▶
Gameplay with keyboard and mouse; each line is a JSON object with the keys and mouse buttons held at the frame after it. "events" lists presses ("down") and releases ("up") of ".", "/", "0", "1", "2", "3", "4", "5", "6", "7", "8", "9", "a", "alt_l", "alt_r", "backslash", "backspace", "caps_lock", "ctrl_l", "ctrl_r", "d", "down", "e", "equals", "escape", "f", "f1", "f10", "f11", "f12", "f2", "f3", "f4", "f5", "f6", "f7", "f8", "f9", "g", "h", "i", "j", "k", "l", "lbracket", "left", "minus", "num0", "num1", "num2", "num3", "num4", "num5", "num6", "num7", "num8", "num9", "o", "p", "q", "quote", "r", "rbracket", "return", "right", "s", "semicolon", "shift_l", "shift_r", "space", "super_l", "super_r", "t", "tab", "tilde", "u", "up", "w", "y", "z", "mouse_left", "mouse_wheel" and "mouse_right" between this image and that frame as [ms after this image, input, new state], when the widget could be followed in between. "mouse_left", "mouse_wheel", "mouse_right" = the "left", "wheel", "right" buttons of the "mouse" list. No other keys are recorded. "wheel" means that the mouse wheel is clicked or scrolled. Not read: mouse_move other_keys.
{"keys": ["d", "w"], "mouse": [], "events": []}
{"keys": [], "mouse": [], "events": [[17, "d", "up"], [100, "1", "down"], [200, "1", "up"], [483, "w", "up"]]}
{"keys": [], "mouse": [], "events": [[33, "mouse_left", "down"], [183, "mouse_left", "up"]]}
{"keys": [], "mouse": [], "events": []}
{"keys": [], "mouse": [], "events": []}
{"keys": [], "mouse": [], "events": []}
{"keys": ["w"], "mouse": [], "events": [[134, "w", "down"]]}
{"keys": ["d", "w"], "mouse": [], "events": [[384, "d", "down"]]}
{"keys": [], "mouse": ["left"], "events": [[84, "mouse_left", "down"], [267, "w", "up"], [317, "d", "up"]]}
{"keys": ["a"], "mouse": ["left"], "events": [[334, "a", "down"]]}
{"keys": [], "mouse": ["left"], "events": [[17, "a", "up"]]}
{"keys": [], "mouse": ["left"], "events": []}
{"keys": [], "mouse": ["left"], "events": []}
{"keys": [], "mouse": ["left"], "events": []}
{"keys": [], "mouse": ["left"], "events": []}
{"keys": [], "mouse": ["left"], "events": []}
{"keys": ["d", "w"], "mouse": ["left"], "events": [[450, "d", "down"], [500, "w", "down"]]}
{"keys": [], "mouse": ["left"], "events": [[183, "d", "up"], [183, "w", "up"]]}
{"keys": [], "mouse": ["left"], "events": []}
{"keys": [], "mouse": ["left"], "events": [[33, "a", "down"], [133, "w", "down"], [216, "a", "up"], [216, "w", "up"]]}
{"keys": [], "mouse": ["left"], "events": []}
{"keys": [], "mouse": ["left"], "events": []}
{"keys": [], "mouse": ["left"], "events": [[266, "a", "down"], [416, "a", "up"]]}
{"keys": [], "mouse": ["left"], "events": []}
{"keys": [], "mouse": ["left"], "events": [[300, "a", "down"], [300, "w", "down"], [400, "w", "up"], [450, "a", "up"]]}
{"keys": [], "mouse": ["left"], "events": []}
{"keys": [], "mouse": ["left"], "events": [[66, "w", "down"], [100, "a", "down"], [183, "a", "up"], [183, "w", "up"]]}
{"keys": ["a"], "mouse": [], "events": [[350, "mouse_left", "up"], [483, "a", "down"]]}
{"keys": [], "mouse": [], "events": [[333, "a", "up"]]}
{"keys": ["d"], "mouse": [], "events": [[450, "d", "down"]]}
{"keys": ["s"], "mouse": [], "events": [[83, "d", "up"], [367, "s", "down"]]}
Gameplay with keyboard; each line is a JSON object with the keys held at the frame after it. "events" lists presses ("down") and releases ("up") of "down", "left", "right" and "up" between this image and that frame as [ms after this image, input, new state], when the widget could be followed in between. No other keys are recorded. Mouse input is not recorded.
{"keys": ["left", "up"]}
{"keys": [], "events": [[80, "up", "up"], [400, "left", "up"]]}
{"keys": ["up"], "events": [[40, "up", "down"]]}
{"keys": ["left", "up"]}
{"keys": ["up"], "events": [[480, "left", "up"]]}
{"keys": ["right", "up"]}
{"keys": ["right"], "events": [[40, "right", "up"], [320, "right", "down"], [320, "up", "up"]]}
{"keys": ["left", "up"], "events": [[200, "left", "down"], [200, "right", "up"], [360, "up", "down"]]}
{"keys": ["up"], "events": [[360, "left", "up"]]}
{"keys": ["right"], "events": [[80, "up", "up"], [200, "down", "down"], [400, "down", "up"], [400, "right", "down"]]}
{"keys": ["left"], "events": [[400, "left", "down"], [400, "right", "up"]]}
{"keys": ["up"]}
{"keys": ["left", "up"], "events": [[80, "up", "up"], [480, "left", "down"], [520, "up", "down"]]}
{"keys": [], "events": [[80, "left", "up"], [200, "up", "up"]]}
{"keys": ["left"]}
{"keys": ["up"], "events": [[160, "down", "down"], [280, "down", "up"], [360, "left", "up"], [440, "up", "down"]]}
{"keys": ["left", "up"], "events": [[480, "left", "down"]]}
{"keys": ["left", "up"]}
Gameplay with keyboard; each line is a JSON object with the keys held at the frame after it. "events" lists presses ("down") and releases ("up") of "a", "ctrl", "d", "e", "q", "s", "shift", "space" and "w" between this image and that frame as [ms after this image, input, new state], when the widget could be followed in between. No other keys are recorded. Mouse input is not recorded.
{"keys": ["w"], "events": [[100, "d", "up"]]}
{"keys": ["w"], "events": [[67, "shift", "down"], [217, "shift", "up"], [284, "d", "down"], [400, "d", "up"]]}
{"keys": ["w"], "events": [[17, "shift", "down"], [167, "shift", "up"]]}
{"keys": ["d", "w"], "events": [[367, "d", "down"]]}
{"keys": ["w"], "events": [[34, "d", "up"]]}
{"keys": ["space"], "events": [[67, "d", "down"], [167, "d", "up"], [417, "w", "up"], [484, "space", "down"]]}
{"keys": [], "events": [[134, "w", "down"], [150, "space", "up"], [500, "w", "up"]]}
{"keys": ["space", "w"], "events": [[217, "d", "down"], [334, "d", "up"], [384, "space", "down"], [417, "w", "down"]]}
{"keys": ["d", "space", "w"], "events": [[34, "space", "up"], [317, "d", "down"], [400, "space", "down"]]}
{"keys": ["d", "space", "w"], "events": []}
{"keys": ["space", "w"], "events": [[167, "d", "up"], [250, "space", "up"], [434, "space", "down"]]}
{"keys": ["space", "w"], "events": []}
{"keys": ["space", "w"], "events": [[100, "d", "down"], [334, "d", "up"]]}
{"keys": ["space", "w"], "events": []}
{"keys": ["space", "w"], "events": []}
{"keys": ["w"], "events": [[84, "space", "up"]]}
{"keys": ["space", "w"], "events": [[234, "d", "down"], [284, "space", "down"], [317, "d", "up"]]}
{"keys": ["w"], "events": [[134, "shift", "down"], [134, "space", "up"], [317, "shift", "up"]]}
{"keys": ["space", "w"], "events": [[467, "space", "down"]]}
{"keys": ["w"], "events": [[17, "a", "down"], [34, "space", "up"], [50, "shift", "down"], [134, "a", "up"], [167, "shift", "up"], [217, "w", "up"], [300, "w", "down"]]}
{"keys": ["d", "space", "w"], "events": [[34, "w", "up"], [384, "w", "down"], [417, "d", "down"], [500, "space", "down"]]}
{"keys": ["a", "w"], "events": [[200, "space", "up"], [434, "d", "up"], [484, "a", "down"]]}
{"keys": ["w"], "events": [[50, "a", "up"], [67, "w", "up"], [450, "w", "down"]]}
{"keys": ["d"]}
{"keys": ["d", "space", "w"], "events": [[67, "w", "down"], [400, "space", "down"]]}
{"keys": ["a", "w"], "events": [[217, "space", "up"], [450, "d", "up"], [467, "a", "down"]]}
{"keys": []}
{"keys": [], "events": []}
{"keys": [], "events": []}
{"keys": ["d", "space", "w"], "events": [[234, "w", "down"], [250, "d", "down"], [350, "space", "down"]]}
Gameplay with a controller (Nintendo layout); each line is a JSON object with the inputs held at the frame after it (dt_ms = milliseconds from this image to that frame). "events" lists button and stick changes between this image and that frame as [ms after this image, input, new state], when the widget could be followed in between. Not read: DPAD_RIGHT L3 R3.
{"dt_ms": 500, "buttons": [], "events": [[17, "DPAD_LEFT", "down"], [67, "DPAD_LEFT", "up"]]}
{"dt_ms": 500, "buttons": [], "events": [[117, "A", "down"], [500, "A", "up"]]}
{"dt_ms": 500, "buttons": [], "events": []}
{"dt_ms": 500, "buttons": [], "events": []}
◀
▸ PROBLEM TO SOLVE: Once you have checked every line of the material above, return the ones that hold the string "buttons".

▸ WRITTEN SOLUTION:
Gameplay with keyboard and mouse; each line is a JSON object with the keys and mouse buttons held at the frame after it. "events" lists presses ("down") and releases ("up") of ".", "/", "0", "1", "2", "3", "4", "5", "6", "7", "8", "9", "a", "alt_l", "alt_r", "backslash", "backspace", "caps_lock", "ctrl_l", "ctrl_r", "d", "down", "e", "equals", "escape", "f", "f1", "f10", "f11", "f12", "f2", "f3", "f4", "f5", "f6", "f7", "f8", "f9", "g", "h", "i", "j", "k", "l", "lbracket", "left", "minus", "num0", "num1", "num2", "num3", "num4", "num5", "num6", "num7", "num8", "num9", "o", "p", "q", "quote", "r", "rbracket", "return", "right", "s", "semicolon", "shift_l", "shift_r", "space", "super_l", "super_r", "t", "tab", "tilde", "u", "up", "w", "y", "z", "mouse_left", "mouse_wheel" and "mouse_right" between this image and that frame as [ms after this image, input, new state], when the widget could be followed in between. "mouse_left", "mouse_wheel", "mouse_right" = the "left", "wheel", "right" buttons of the "mouse" list. No other keys are recorded. "wheel" means that the mouse wheel is clicked or scrolled. Not read: mouse_move other_keys.
{"dt_ms": 500, "buttons": [], "events": [[17, "DPAD_LEFT", "down"], [67, "DPAD_LEFT", "up"]]}
{"dt_ms": 500, "buttons": [], "events": [[117, "A", "down"], [500, "A", "up"]]}
{"dt_ms": 500, "buttons": [], "events": []}
{"dt_ms": 500, "buttons": [], "events": []}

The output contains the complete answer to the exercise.